- [Work to be completed]:
Your answer consists of the lines in the data that contain "cancer". Copy each of them.

- [Exercise data]:
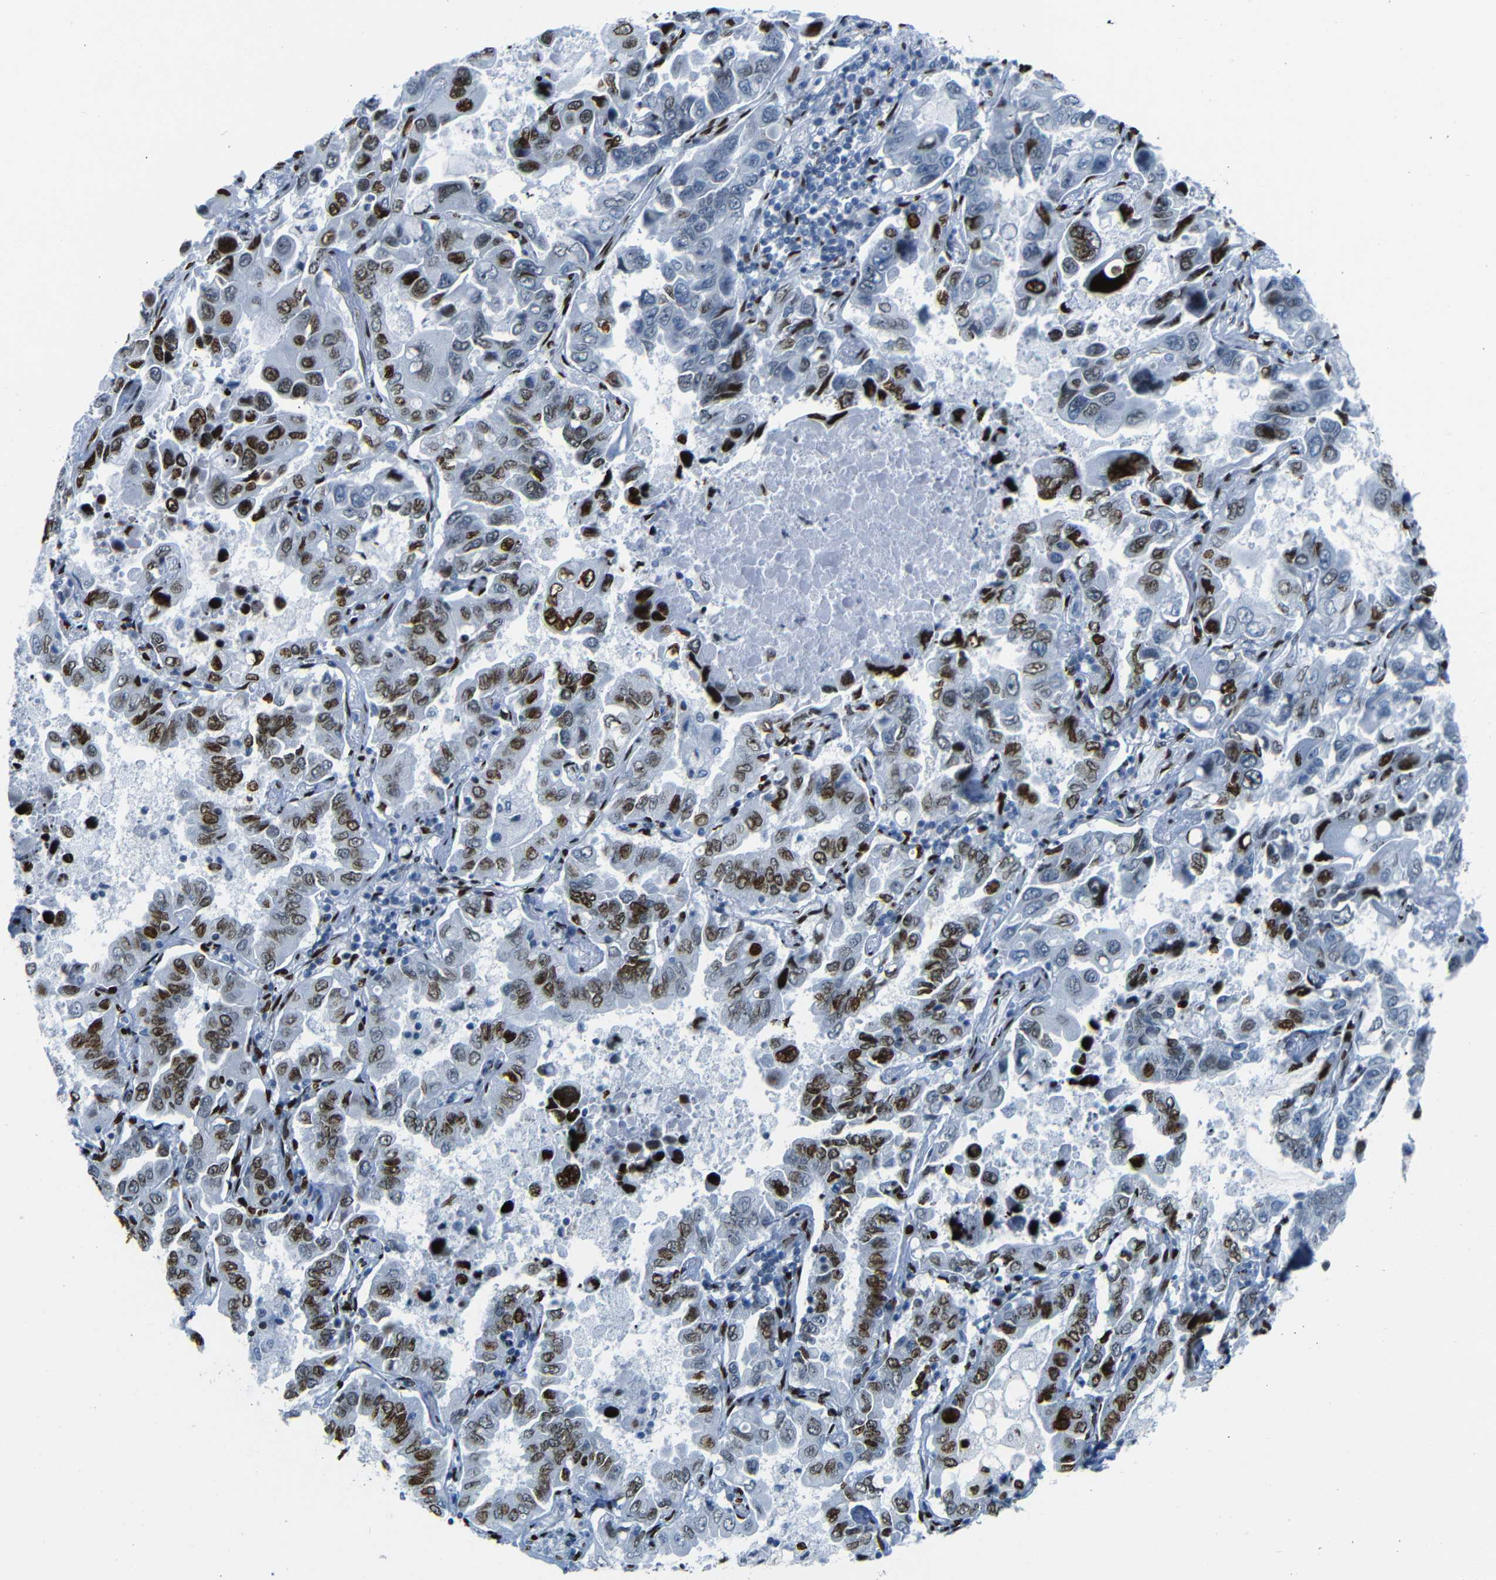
{"staining": {"intensity": "strong", "quantity": ">75%", "location": "nuclear"}, "tissue": "lung cancer", "cell_type": "Tumor cells", "image_type": "cancer", "snomed": [{"axis": "morphology", "description": "Adenocarcinoma, NOS"}, {"axis": "topography", "description": "Lung"}], "caption": "About >75% of tumor cells in adenocarcinoma (lung) display strong nuclear protein expression as visualized by brown immunohistochemical staining.", "gene": "NPIPB15", "patient": {"sex": "male", "age": 64}}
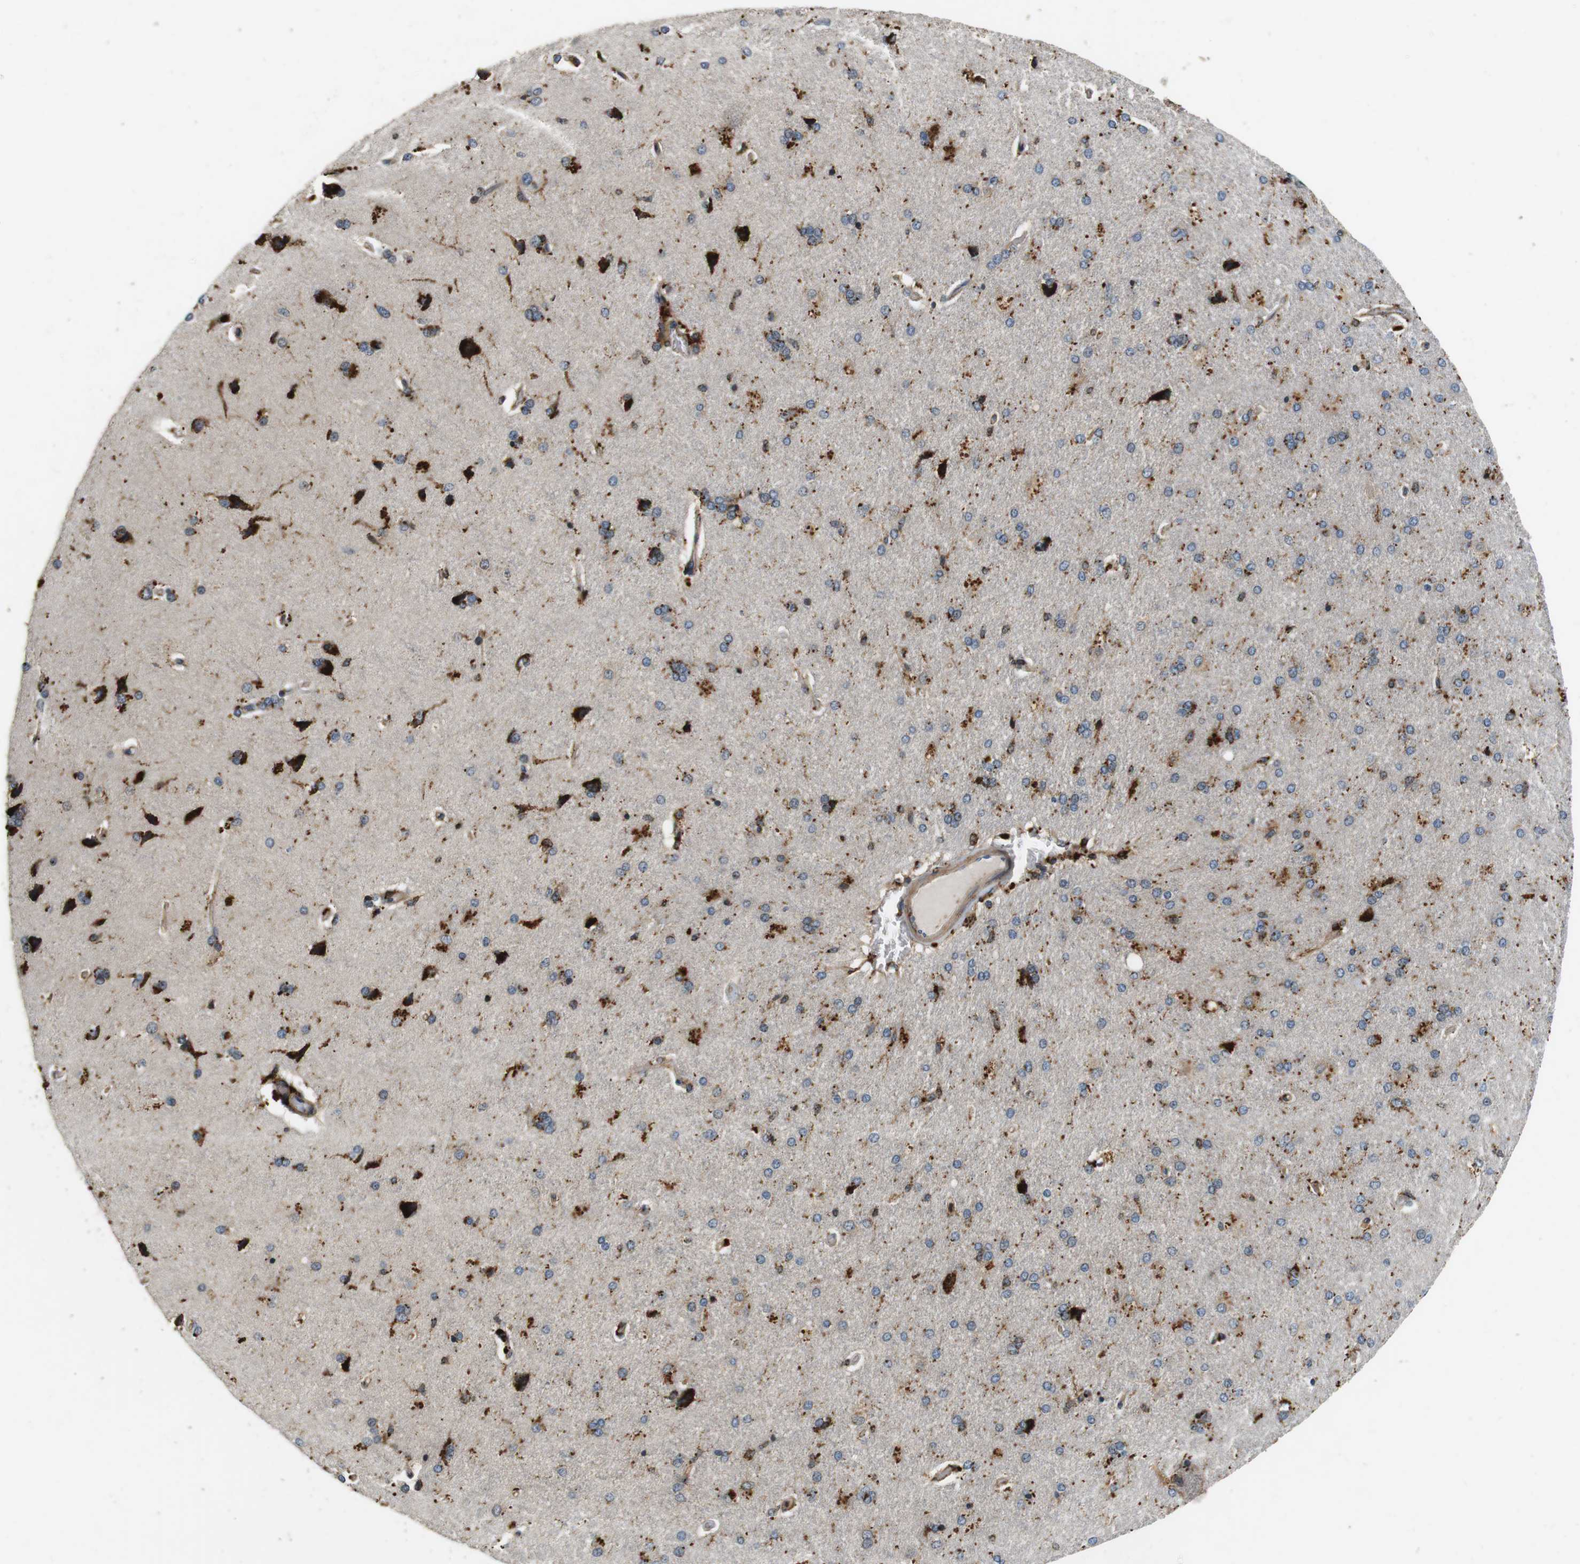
{"staining": {"intensity": "moderate", "quantity": ">75%", "location": "cytoplasmic/membranous,nuclear"}, "tissue": "cerebral cortex", "cell_type": "Endothelial cells", "image_type": "normal", "snomed": [{"axis": "morphology", "description": "Normal tissue, NOS"}, {"axis": "topography", "description": "Cerebral cortex"}], "caption": "This image displays immunohistochemistry staining of benign cerebral cortex, with medium moderate cytoplasmic/membranous,nuclear staining in about >75% of endothelial cells.", "gene": "TXNRD1", "patient": {"sex": "male", "age": 62}}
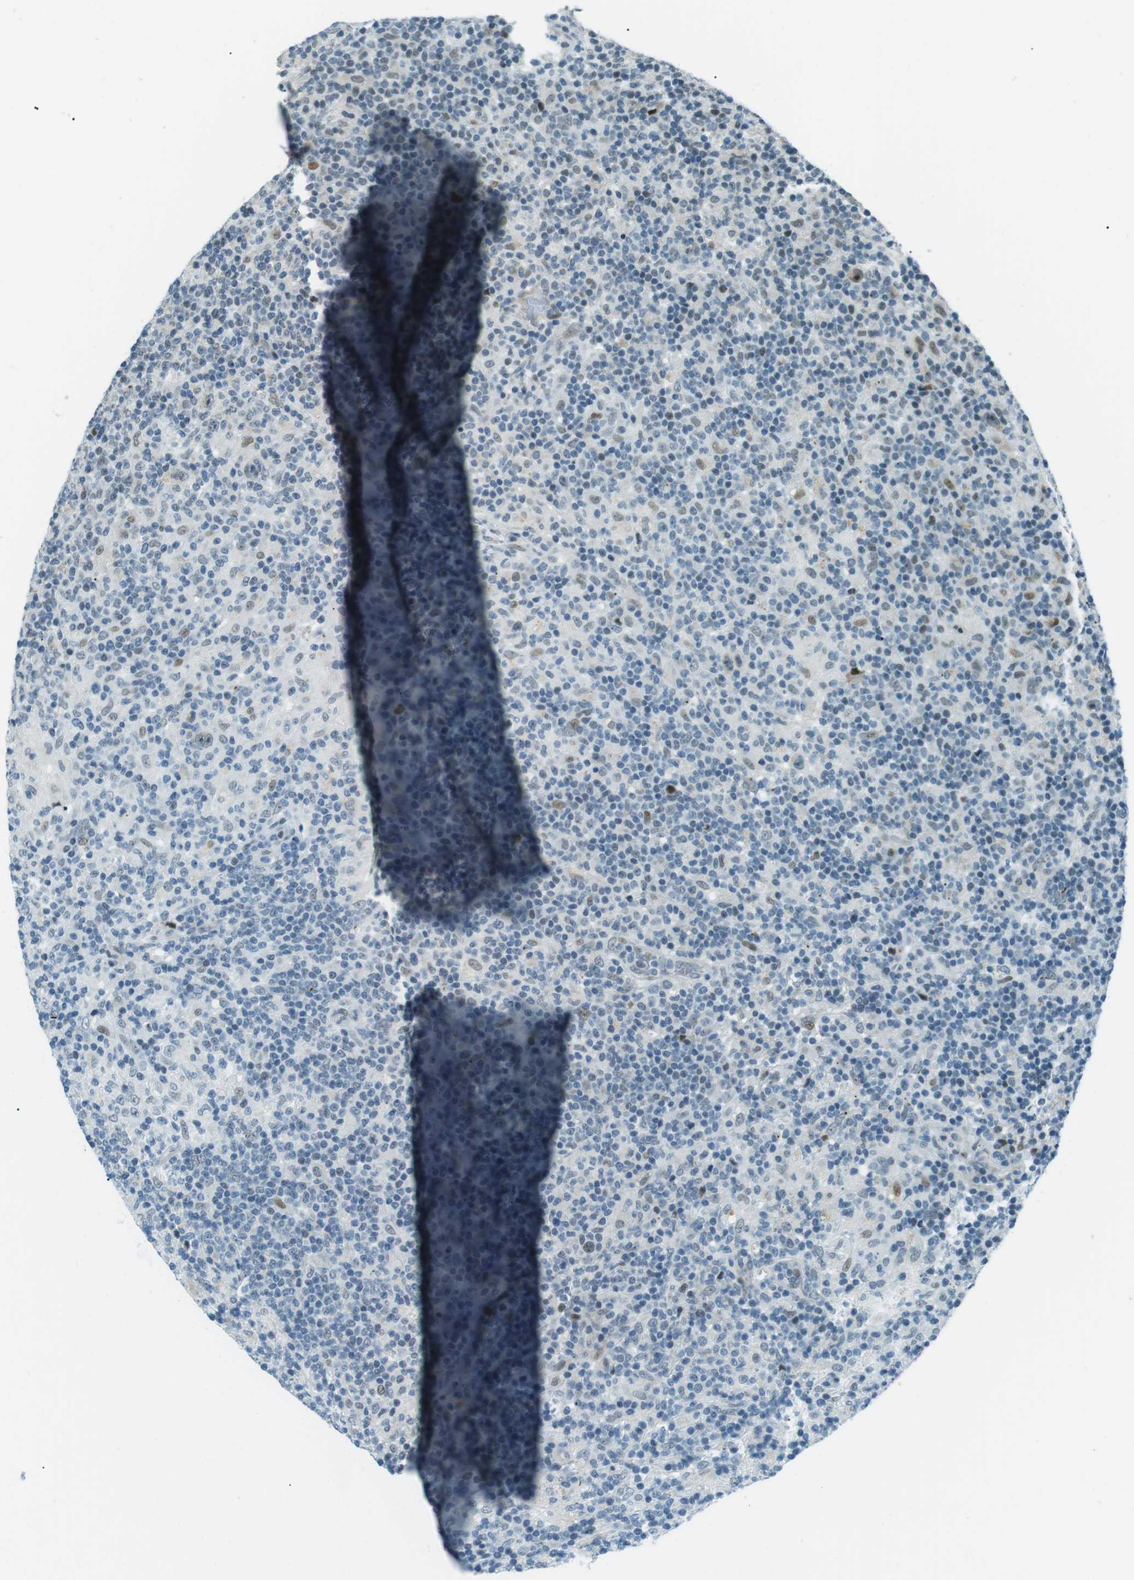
{"staining": {"intensity": "moderate", "quantity": "<25%", "location": "nuclear"}, "tissue": "lymphoma", "cell_type": "Tumor cells", "image_type": "cancer", "snomed": [{"axis": "morphology", "description": "Hodgkin's disease, NOS"}, {"axis": "topography", "description": "Lymph node"}], "caption": "A low amount of moderate nuclear positivity is identified in approximately <25% of tumor cells in Hodgkin's disease tissue. The staining was performed using DAB to visualize the protein expression in brown, while the nuclei were stained in blue with hematoxylin (Magnification: 20x).", "gene": "PJA1", "patient": {"sex": "male", "age": 70}}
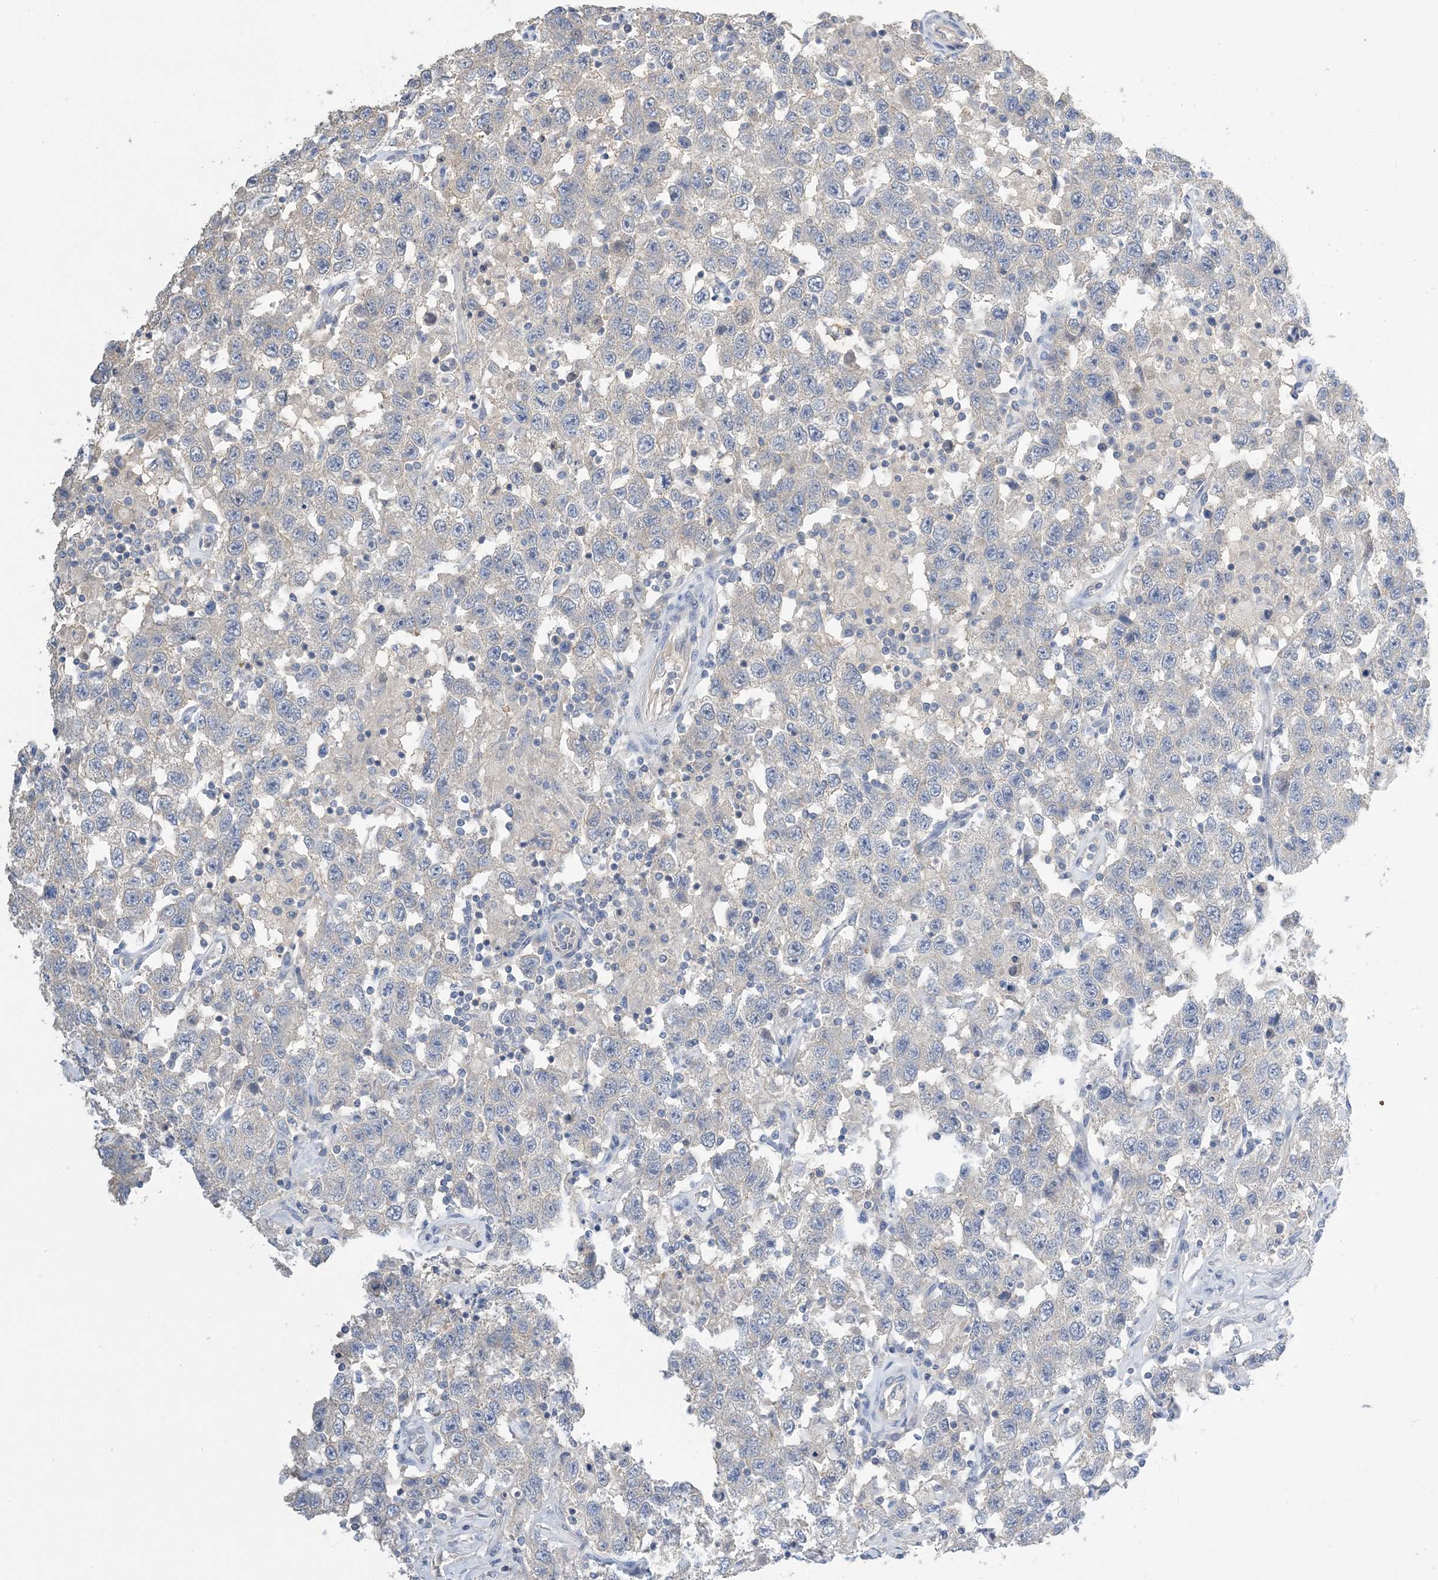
{"staining": {"intensity": "negative", "quantity": "none", "location": "none"}, "tissue": "testis cancer", "cell_type": "Tumor cells", "image_type": "cancer", "snomed": [{"axis": "morphology", "description": "Seminoma, NOS"}, {"axis": "topography", "description": "Testis"}], "caption": "Histopathology image shows no protein expression in tumor cells of testis seminoma tissue. The staining was performed using DAB (3,3'-diaminobenzidine) to visualize the protein expression in brown, while the nuclei were stained in blue with hematoxylin (Magnification: 20x).", "gene": "KPRP", "patient": {"sex": "male", "age": 41}}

- [Completed exercise]:
{"staining": {"intensity": "strong", "quantity": ">75%", "location": "nuclear"}, "tissue": "lung cancer", "cell_type": "Tumor cells", "image_type": "cancer", "snomed": [{"axis": "morphology", "description": "Adenocarcinoma, NOS"}, {"axis": "topography", "description": "Lung"}], "caption": "About >75% of tumor cells in adenocarcinoma (lung) display strong nuclear protein expression as visualized by brown immunohistochemical staining.", "gene": "NPIPB15", "patient": {"sex": "male", "age": 64}}
{"staining": {"intensity": "moderate", "quantity": "<25%", "location": "nuclear"}, "tissue": "lymphoma", "cell_type": "Tumor cells", "image_type": "cancer", "snomed": [{"axis": "morphology", "description": "Hodgkin's disease, NOS"}, {"axis": "topography", "description": "Lymph node"}], "caption": "A low amount of moderate nuclear positivity is identified in approximately <25% of tumor cells in Hodgkin's disease tissue. The staining was performed using DAB to visualize the protein expression in brown, while the nuclei were stained in blue with hematoxylin (Magnification: 20x).", "gene": "PJA1", "patient": {"sex": "male", "age": 70}}
{"staining": {"intensity": "negative", "quantity": "none", "location": "none"}, "tissue": "testis cancer", "cell_type": "Tumor cells", "image_type": "cancer", "snomed": [{"axis": "morphology", "description": "Seminoma, NOS"}, {"axis": "topography", "description": "Testis"}], "caption": "Histopathology image shows no protein expression in tumor cells of testis seminoma tissue. The staining was performed using DAB (3,3'-diaminobenzidine) to visualize the protein expression in brown, while the nuclei were stained in blue with hematoxylin (Magnification: 20x).", "gene": "KPRP", "patient": {"sex": "male", "age": 41}}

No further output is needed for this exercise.